[Extracted records]
____________________

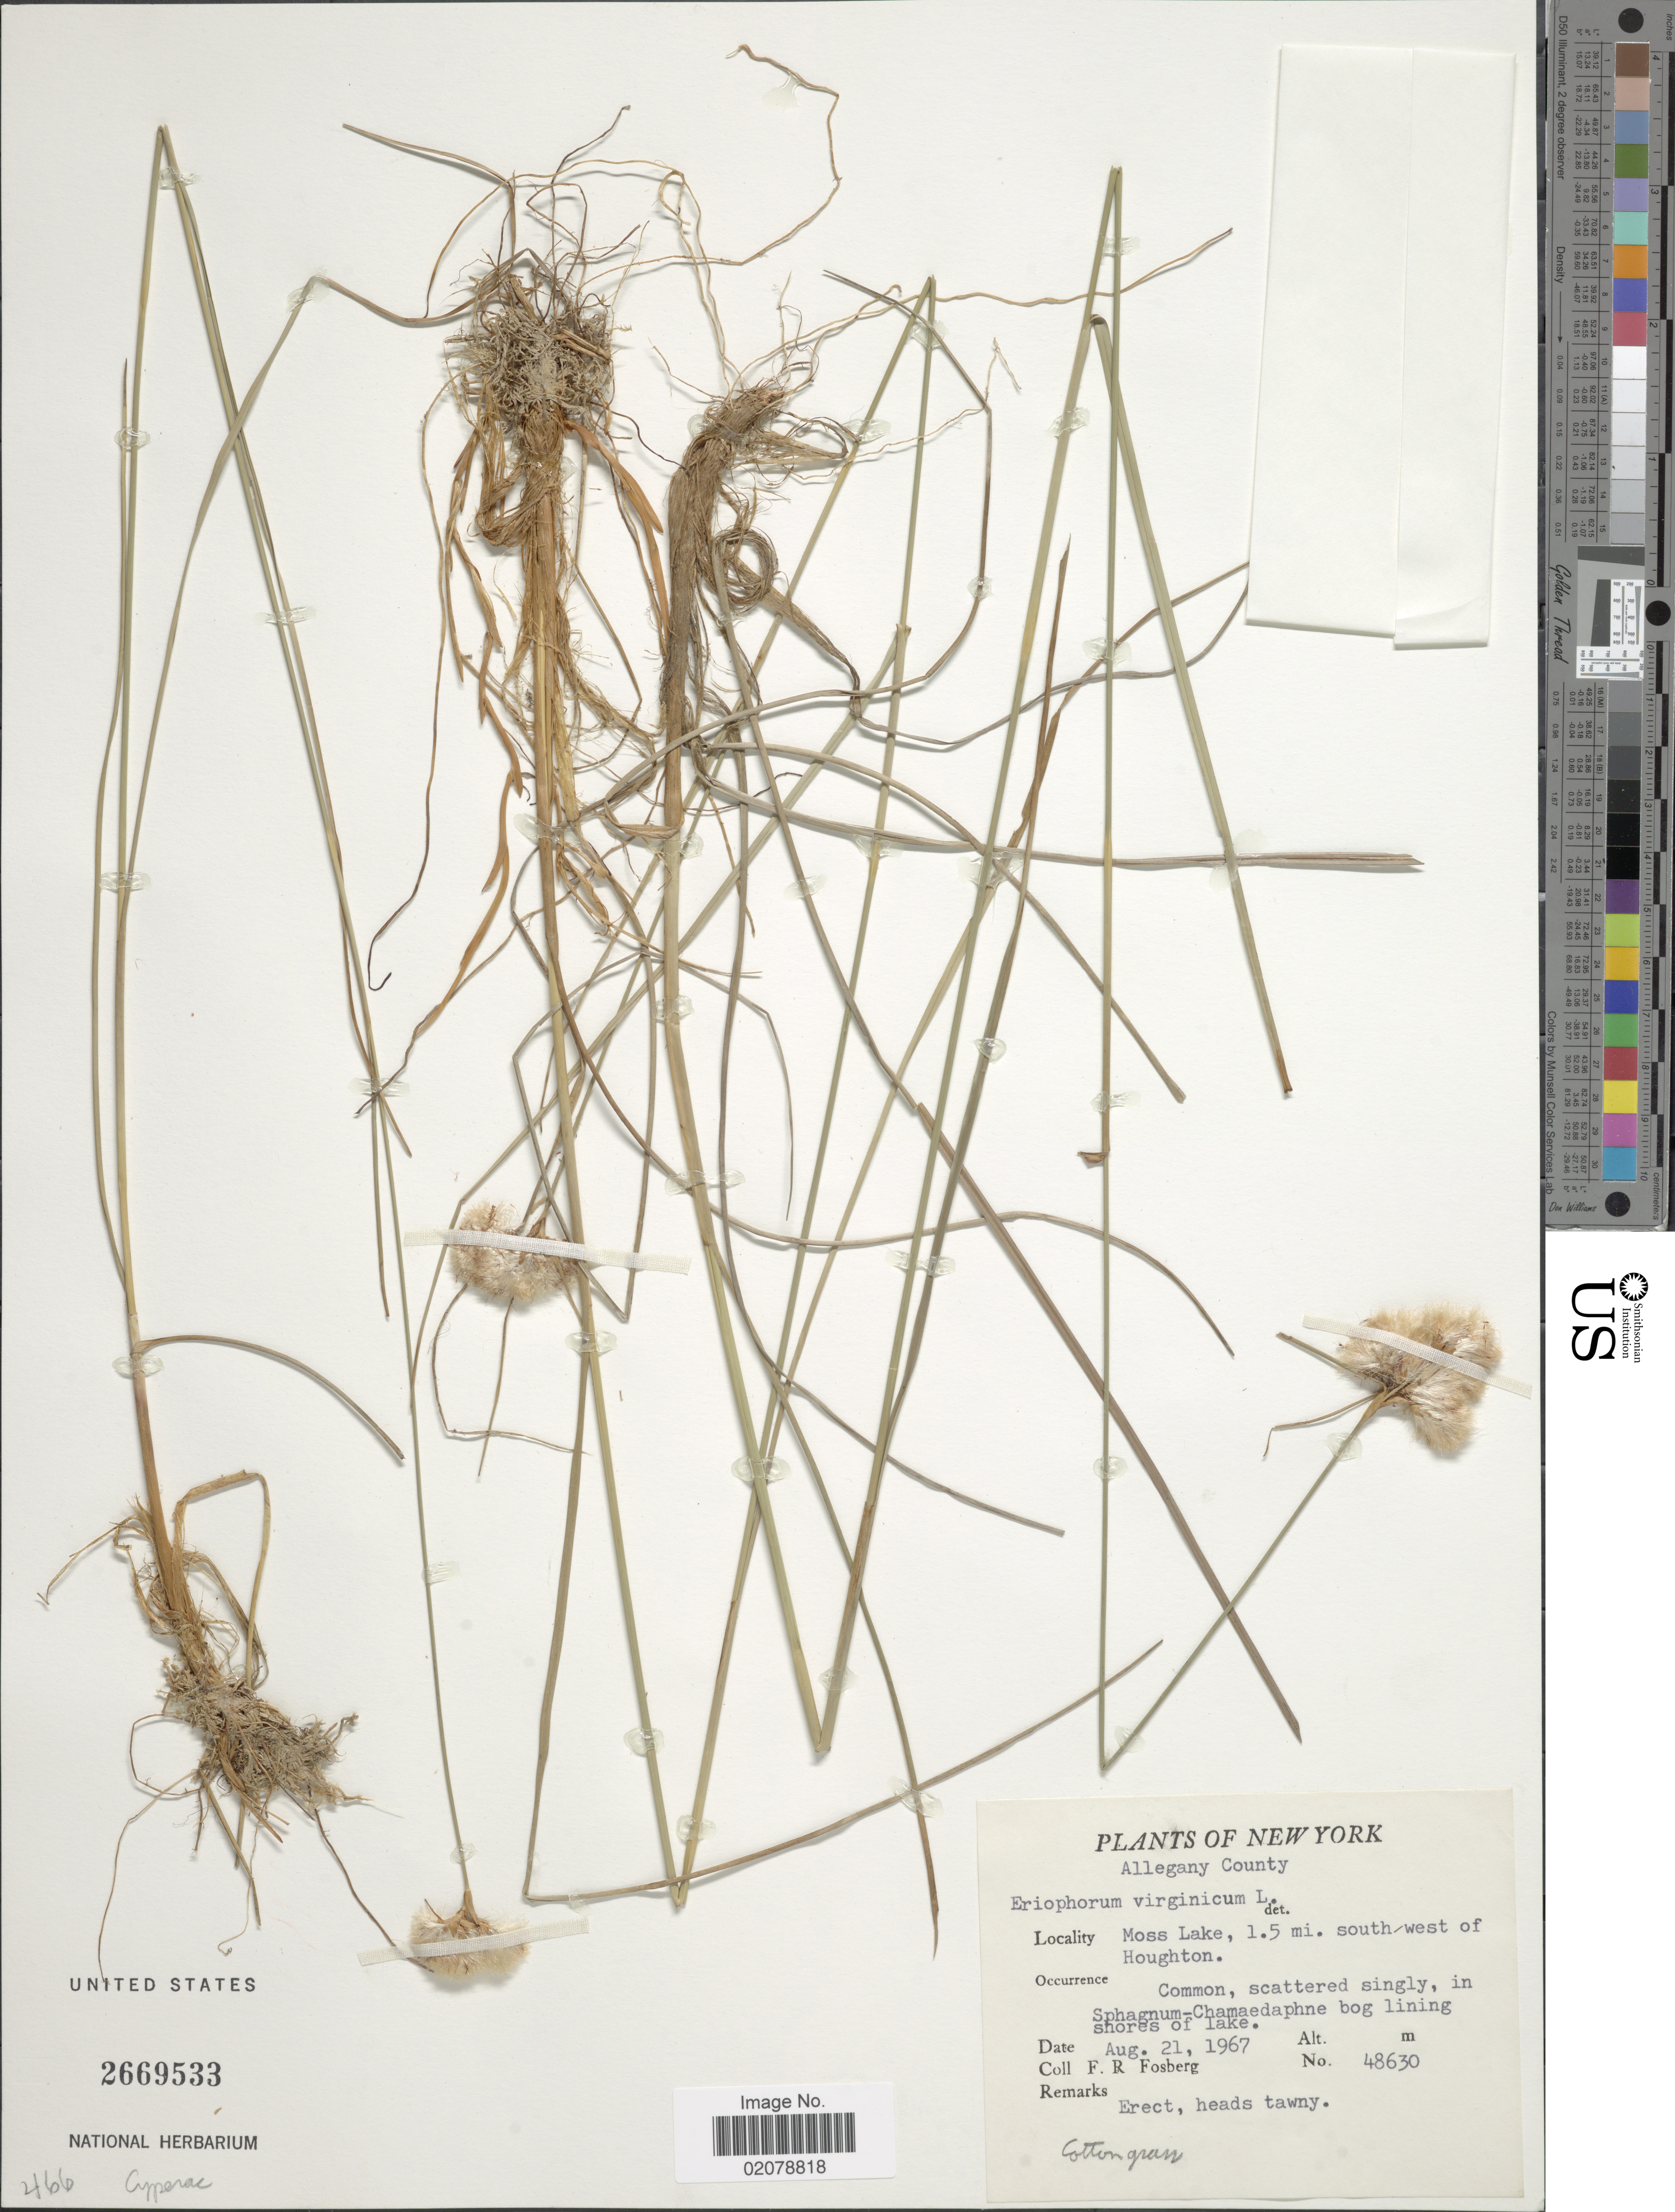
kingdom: Plantae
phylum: Tracheophyta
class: Liliopsida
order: Poales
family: Cyperaceae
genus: Eriophorum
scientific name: Eriophorum virginicum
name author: L.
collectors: F. R. Fosberg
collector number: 48630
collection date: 1967-08-21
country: United States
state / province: New York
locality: Allegany County. Moss Lake, 1.5 mi. southwest of Houghton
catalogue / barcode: US 2669533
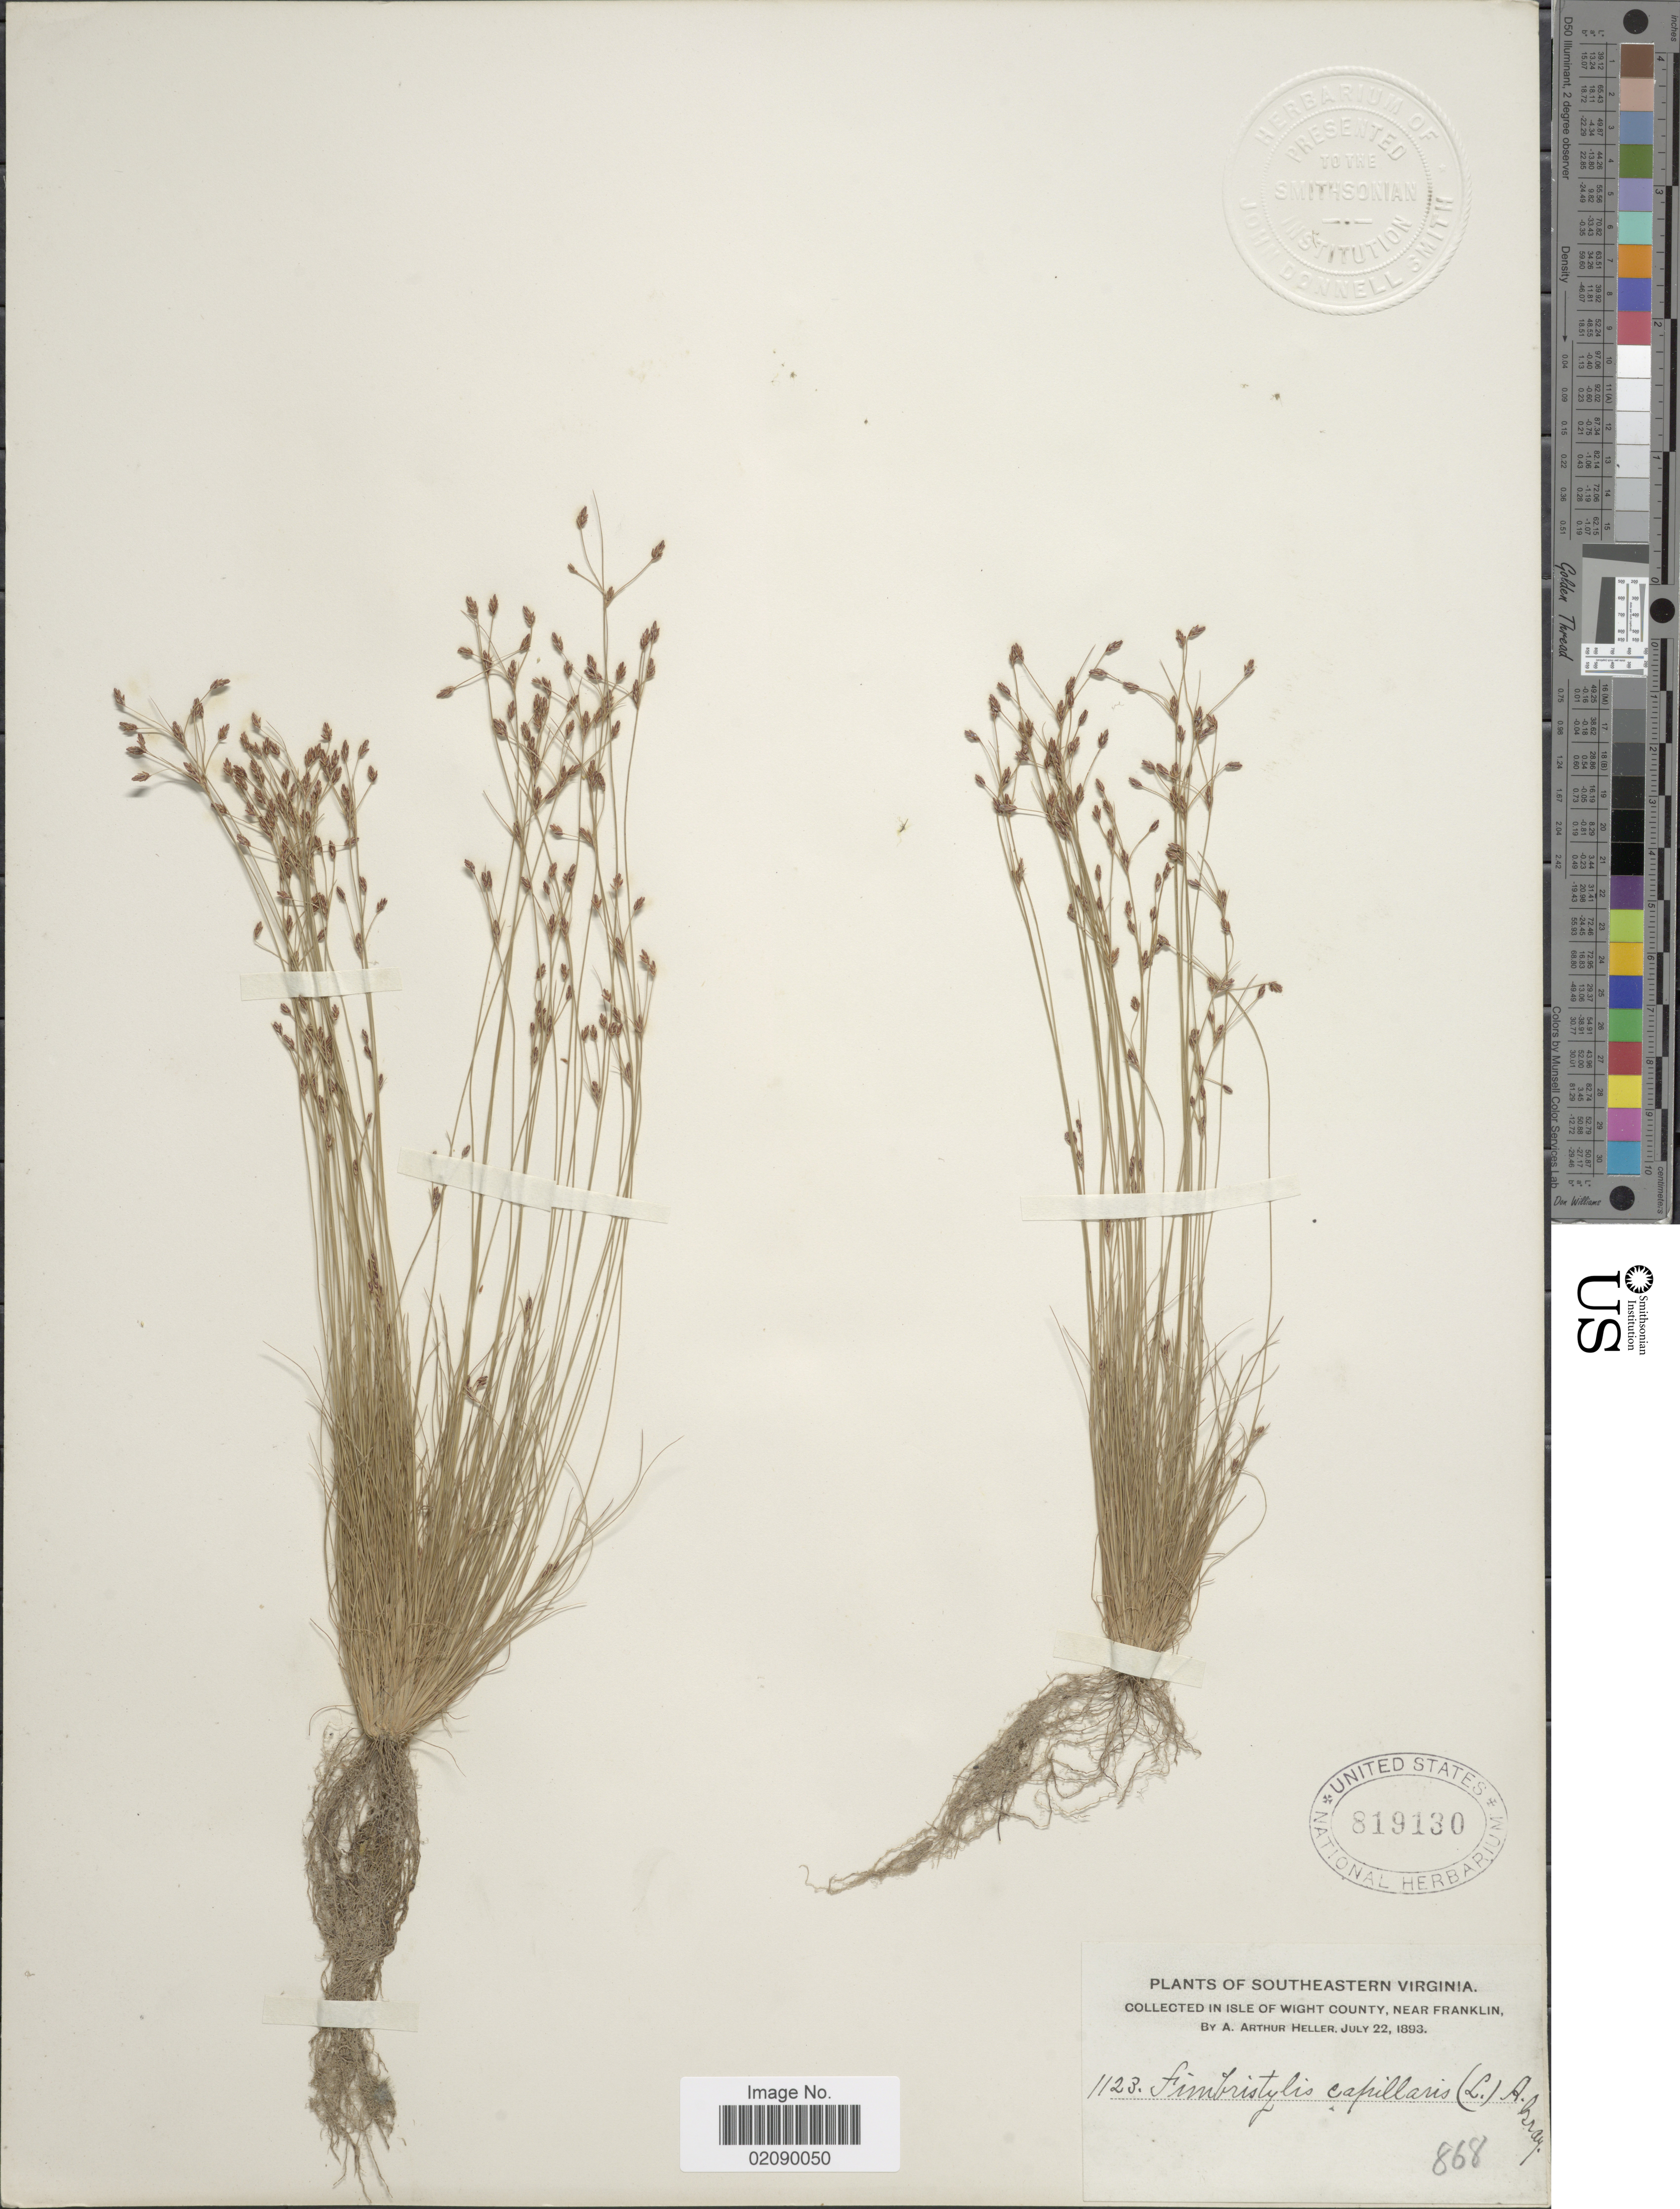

____________________

-- What is asked --
Reproduce the lines from the start of the records through the line containing "locality: Allegany County.", inclusive, leaving the pictures out.

-- Result --
kingdom: Plantae
phylum: Tracheophyta
class: Liliopsida
order: Poales
family: Cyperaceae
genus: Eriophorum
scientific name: Eriophorum virginicum
name author: L.
collectors: F. R. Fosberg
collector number: 48630
collection date: 1967-08-21
country: United States
state / province: New York
locality: Allegany County. Moss Lake, 1.5 mi. southwest of Houghton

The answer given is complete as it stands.